Famarta sorts us out with a delicious omelette. She was up early lighting the charcoal fire and had it on the table for 7.15. With no running water washing the dishes and keeping the food bug-free is a full-time job. After applying a couple of squeezes of hand sanitizer to my fingers I fish the omelette into a baguette with a knife and spread in some peanut butter for good measure. Then I pour out a mug full of water from our thermos flask and sit out on the veranda watching Makeni wake up. It is pleasantly cool from around 5 or 6 until about 8.30. It is a real pleasure observing everybody in the streets and houses around us collecting water from wells; preparing breakfast; burning washing fires; getting ready for school, as smoke arches up into the pale sky and that strange, pleasantly sweet Sierra Leonean smell pervades the air. Kate and Charlotte are off to Freetown today for a break, leaving me home alone for the weekend. This causes me to suddenly be taken by the idea of taking today off and doing absolutely nothing else aside from lazing around all day. No, best get myself to the office. I could use today to get a load more of my blogs posted.

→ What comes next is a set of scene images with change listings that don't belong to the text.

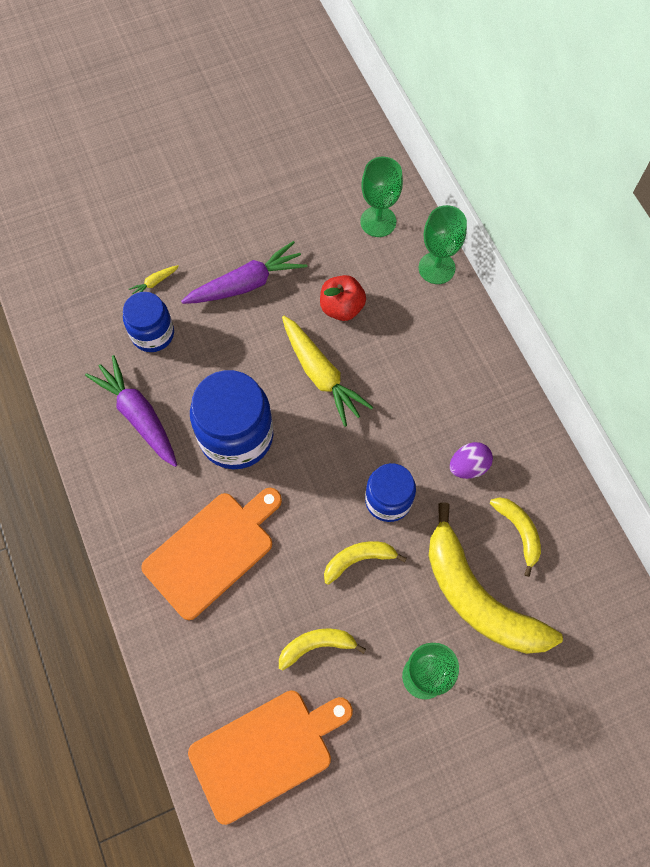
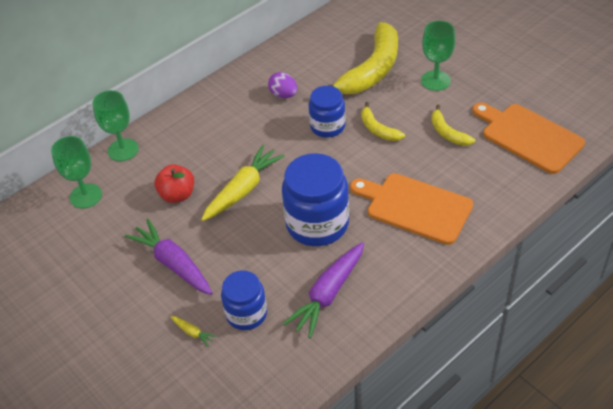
camera: 105 degrees left, 20 degrees down
(519, 531) = (319, 62): yellow banana -> none

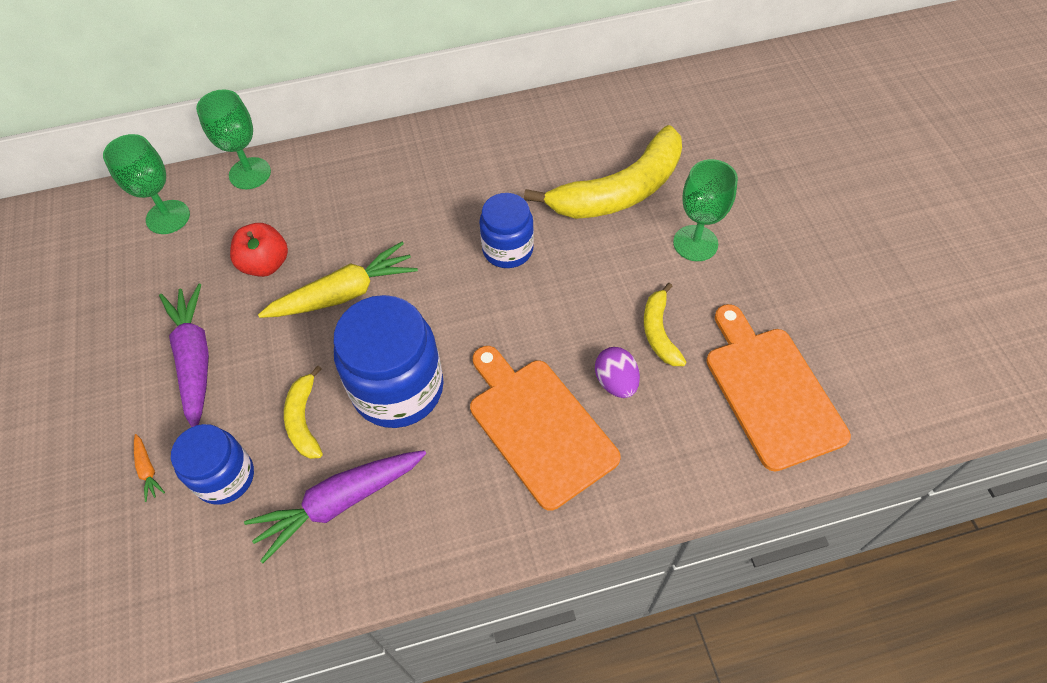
camera: 25 degrees right, 10 degrees up
(192, 332) = (148, 470): yellow carrot -> orange carrot
(283, 95) = (484, 179): purple egg -> purple egg (616, 382)
(378, 129) = (569, 283): yellow banana -> yellow banana (304, 420)

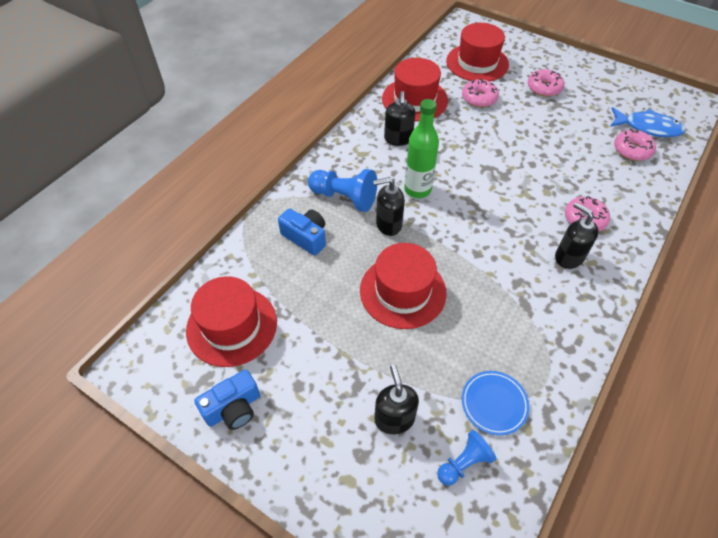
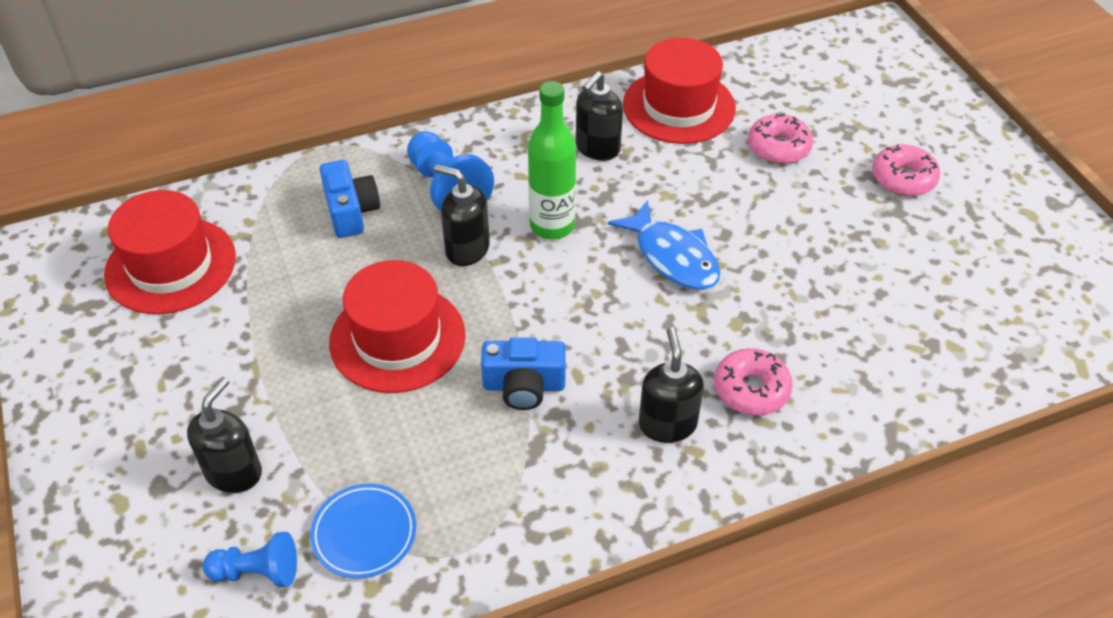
camera: 35 degrees right, 5 degrees down
(233, 408) = (86, 352): blue camera -> blue camera (524, 386)
(477, 63) = (833, 96): red hat -> none
(632, 150) = (948, 336): pink donut -> none
(648, 127) = (1019, 318): blue fish -> blue fish (672, 257)

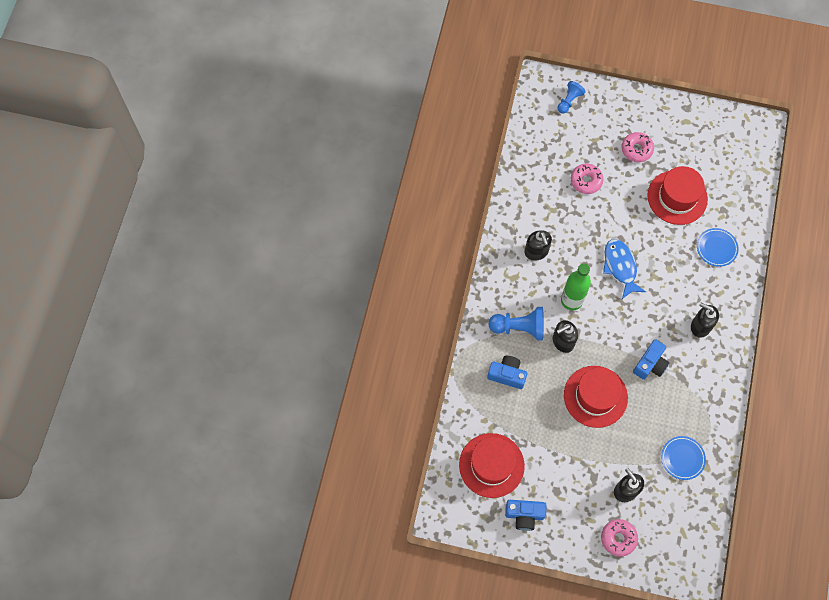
camera: 55 degrees left, 20 degrees up
(98, 349) = (524, 515): none -> blue camera
(257, 572) = (676, 503): blue pawn -> blue pawn (569, 101)
(672, 257) = (620, 267): blue fish -> blue fish turned 105 degrees counterclockwise
(679, 106) = (532, 200): red hat -> red hat (677, 197)
(751, 389) = (703, 287): pink donut -> pink donut (618, 538)
(847, 371) = (716, 248): none -> blue plate

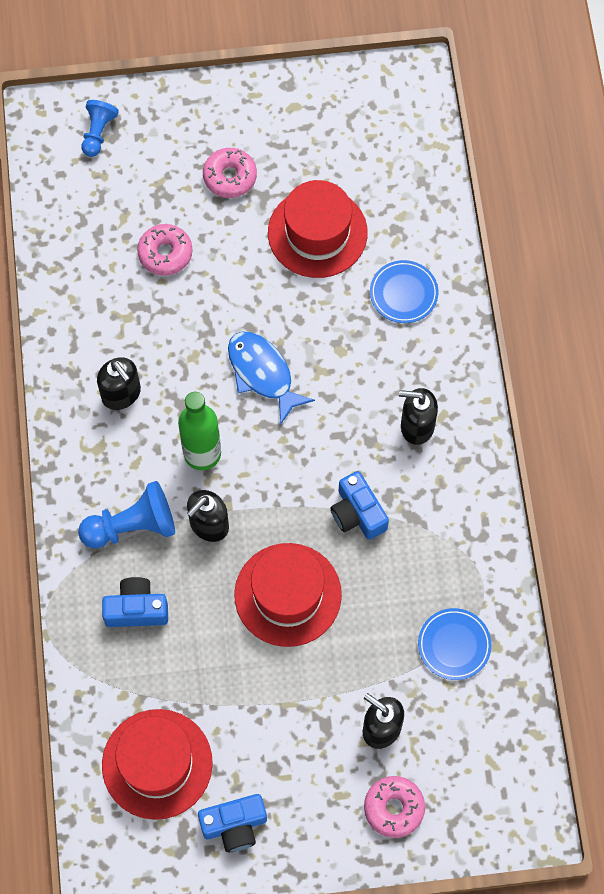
camera: 20 degrees left, 0 degrees up
(650, 364) = (357, 513): blue camera -> blue camera turned 135 degrees clockwise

I watched the film ‘Contraband’ last night on my computer, much of it set in Panama. Strolling to work the high-five count from local kids reaches double figures and I reckon I am up to about twenty ‘Oporto, Oporto!’ by the time I reach Restless. I mention Panama because one thing that occurred to me last night was just how ‘soft’ most of Sierra Leone is in comparison to Central America. There aren’t the guns and knives on the streets here; towns are not controlled by drug cartels; no-go-zones are few and far between in comparison and, where they do exist, are completely different in nature and not actually ‘no-go-areas’ at all. Of course this is 2013, not 1991-2002 when unthinkable atrocities took place on a daily basis across this land. It just shows though how far Sierra Leone has travelled in certain senses. Yes, the country remains near the bottom of the UN Human Development index but just the fact that you can genuinely say ‘I feel really safe in Sierra Leone’ is a massive plus. I feel considerably safer walking the streets here than I could ever do in many parts of Central America.